Milan’s Reinvention
The governing theme of the Spring/Summer 2016 collections at Milan Fashion Week might best be described as a study in restraint. The notion of paring things down a notch or two isn’t an idea typically associated with the Italian style mecca, and surprisingly so, Versace, one Italy’s flashiest flagship brands, led its mother country’s new authoritative message into a new era.
At Prada, Mrs. P showed ’60s style suits that were at once boxy and military sharp in contrasting menswear fabrics, perhaps a subtle salute to her socially and politically rebellious youth. However, this being Prada, the sack suits were enlivened with beatnik prints in strips of honey, marigold, and chocolate, punctuated with primary colored jolts of red and blue geometric shapes. The pom pom-cum-disco ball style earrings, and new kitten heeled shoes with metallic balls at their toes (a mod nod to ’60s design icon Pierre Cardin), not to mention an updated version of last season’s must-have bag-in-bag combo are surefire street style bait.
For his part, Ferragamo creative director Massimiliano Giornetti offered gallerist-chic separates cut in a trapeze style. These were artfully executed with ties that were left undone and swung with every model’s slight sashay. Next came full skirts and ruffles galore, a take on Roman Holiday dressing, but in Giornetti’s skilled hands, the looks never veered into over-the-top territory. Off-the-shoulder day-to-evening looks, meanwhile, mingled with ruched and gathered slim skirts and blouson tops, but it was a group of color-blocked frocks in a swing of pleats that stole the show.
After a season of moonlighting as a Givenchy muse/campaign star, Donatella Versace offered one of the week’s most promising collections. Versace dialed back the va-va-voom for something that was decidedly more accessible. Sure there were a few embroidered slips and mini dresses, worn with sky-towering platform sandals (and socks!), but in place of the usual up-to-there slits and overall ritz, Versace showed a collection that was almost combatant in its restraint. It also helped that the show was held in an expansive industrial hanger, featured a diverse cast of models, and Violet and Friends’s uplifting “Transition” track played on loop. Olive drab standard issue sack dresses were anything but standard, and generously cut pantsuits were either cinched at the waist with oversized belts or worn with a single bandeau top in majestic purple or traffic cone orange, signaling a new era of what it means to be sexy.

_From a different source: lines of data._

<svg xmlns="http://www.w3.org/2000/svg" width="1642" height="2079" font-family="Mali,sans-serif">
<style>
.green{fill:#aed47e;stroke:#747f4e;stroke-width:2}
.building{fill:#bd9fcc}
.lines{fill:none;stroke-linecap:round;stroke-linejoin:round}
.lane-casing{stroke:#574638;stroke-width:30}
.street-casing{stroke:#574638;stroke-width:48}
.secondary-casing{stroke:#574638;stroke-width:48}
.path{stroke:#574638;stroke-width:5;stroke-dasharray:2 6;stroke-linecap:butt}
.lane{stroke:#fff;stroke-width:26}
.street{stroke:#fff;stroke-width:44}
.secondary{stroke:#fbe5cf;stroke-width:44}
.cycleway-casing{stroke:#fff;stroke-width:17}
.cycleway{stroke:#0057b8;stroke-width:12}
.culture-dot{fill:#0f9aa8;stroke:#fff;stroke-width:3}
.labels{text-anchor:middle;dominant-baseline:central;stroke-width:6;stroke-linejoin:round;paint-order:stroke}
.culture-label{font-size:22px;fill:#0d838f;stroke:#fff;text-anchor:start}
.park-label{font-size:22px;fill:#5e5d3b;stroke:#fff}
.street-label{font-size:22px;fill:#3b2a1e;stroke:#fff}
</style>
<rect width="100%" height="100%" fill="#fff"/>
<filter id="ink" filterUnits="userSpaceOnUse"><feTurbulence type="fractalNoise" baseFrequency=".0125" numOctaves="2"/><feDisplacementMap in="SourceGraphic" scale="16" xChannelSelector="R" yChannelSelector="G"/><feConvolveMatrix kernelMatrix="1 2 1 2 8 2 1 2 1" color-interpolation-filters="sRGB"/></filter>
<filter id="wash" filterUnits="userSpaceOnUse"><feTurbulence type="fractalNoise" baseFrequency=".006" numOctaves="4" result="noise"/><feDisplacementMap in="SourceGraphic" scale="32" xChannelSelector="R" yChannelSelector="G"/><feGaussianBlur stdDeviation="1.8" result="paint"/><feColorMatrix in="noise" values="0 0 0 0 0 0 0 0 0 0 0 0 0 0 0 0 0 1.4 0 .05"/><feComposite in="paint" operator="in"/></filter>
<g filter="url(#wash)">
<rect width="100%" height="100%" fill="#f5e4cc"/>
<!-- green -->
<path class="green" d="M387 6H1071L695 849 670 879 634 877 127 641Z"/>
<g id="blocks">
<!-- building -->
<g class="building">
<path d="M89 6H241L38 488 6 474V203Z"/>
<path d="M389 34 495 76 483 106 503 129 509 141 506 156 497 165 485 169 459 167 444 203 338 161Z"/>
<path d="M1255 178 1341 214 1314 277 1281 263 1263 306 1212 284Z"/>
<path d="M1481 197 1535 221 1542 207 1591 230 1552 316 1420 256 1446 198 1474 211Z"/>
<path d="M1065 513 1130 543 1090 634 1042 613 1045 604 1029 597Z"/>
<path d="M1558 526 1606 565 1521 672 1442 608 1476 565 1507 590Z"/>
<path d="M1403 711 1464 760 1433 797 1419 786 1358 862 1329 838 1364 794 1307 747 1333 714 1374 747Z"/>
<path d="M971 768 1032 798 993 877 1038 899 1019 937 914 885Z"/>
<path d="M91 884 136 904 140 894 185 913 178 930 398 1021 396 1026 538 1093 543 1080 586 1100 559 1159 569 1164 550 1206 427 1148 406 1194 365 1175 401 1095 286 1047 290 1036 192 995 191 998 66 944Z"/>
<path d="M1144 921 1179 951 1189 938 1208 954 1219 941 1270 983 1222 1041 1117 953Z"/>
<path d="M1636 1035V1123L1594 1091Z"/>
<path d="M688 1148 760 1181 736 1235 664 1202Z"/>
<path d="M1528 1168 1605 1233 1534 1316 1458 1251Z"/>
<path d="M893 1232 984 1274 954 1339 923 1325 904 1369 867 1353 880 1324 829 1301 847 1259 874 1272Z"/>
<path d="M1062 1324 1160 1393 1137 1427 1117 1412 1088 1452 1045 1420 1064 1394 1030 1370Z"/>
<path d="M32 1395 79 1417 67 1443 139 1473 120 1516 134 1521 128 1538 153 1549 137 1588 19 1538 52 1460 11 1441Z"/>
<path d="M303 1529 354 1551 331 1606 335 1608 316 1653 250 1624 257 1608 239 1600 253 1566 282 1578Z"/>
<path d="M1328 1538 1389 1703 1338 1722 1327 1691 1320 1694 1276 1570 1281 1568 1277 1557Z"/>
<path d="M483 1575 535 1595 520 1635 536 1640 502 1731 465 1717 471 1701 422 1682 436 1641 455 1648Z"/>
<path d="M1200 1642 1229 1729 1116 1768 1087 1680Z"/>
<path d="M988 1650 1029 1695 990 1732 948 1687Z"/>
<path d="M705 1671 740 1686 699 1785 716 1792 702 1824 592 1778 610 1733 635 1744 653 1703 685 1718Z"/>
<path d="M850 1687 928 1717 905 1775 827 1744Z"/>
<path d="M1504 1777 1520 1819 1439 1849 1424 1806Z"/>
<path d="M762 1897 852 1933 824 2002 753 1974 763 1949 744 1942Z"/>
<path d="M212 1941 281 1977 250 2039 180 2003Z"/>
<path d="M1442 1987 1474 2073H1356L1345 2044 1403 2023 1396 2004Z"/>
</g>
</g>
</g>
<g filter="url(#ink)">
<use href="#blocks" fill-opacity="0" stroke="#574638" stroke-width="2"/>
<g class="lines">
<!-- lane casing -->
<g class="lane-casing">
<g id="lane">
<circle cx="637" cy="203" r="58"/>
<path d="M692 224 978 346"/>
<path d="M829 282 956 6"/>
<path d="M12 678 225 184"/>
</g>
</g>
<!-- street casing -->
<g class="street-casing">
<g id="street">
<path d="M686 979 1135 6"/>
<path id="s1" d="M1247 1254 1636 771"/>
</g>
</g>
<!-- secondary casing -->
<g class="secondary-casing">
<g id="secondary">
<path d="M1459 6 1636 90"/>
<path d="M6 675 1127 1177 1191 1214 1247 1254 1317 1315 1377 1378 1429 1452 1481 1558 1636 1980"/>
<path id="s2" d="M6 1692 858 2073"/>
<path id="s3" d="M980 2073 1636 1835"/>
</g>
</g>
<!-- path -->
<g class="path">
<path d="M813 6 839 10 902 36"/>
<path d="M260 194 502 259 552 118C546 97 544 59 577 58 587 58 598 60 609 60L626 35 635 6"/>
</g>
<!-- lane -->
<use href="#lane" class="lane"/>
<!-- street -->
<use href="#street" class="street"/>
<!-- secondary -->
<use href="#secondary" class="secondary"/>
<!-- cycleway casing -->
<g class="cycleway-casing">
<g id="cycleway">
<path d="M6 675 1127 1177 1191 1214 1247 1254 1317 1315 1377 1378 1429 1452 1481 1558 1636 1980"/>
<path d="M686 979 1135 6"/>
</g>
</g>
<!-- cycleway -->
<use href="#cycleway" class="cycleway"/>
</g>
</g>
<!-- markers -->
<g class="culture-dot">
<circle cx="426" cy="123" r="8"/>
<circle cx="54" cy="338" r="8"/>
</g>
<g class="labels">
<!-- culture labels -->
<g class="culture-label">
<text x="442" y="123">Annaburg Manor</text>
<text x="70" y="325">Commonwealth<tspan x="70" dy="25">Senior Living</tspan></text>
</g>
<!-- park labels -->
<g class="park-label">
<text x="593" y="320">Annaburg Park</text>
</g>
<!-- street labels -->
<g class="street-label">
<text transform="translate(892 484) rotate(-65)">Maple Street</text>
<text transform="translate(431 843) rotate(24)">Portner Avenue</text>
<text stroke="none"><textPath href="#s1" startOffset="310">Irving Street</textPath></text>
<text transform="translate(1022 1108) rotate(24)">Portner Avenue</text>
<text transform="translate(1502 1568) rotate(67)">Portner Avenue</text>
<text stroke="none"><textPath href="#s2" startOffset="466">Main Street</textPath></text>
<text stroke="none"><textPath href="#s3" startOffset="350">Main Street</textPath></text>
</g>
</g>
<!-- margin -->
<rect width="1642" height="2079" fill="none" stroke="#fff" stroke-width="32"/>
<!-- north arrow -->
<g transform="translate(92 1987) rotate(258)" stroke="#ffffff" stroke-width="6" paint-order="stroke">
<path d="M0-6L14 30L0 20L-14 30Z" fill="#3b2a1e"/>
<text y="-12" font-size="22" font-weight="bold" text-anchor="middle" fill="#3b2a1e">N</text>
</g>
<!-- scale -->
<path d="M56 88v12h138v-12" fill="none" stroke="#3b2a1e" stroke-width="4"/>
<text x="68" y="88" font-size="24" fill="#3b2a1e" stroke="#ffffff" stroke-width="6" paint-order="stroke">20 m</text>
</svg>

In sharp contrast, Jeremy Scott, a designer who has never shied away from the ostentatious, showed his most austere collection for Moschino to date. Silhouettes were simpler than in previous seasons, and finishings seemed more crisp. Traffic signage suits aside, highlights included a freshly Windex-ed latex Barbie-style gown in ice blue worn by Hanne Gaby (perhaps cleaned by Bella Hadid who sported actual living gloves with her look while carrying an oversized bottle of the blue cleaning liquid down the runway), and a group of sequined columns with Pop Art infused slogans emblazoned across their fronts—bonus points for the spot-on recreation of any NYC construction zone.
Dolce and Gabbana, meanwhile, continued its ode to Italian familial archetypes. There was the doting grandmother, the conservative mother, the sexy daughter, the adorable granddaughter, and so on, with a decidedly web 2.0 twist. Models posed for selfies mid-runway and the images were immediately transferred to a jumbotron and Dolce and Gabbana branded social platforms. How’s that for Italian innovation?
Gucci’s Alessandro Michele has become something of a fashion darling since debuting his first menswear collection earlier this year. Continuing his obsession with former Gucci creative director Tom Ford’s sex-infused collections, and his reverence for early Yves Saint Laurent, Michele showed a treasure trove of wonders: lamé bell-bottomed suits, unlined lace tea dresses, and a host of heady frocks sure to make any fashion love swoon. The real standouts here were the parade of shoes, from vertiginous triple-stacked platforms, to those lush, gotta-have-’em-now flats with horse bits, and the sequined tromp l’oeil dickies of ruffles and pleats fashioned on everything from flimsy blouses to full skirts. Whimsy would be an understatement.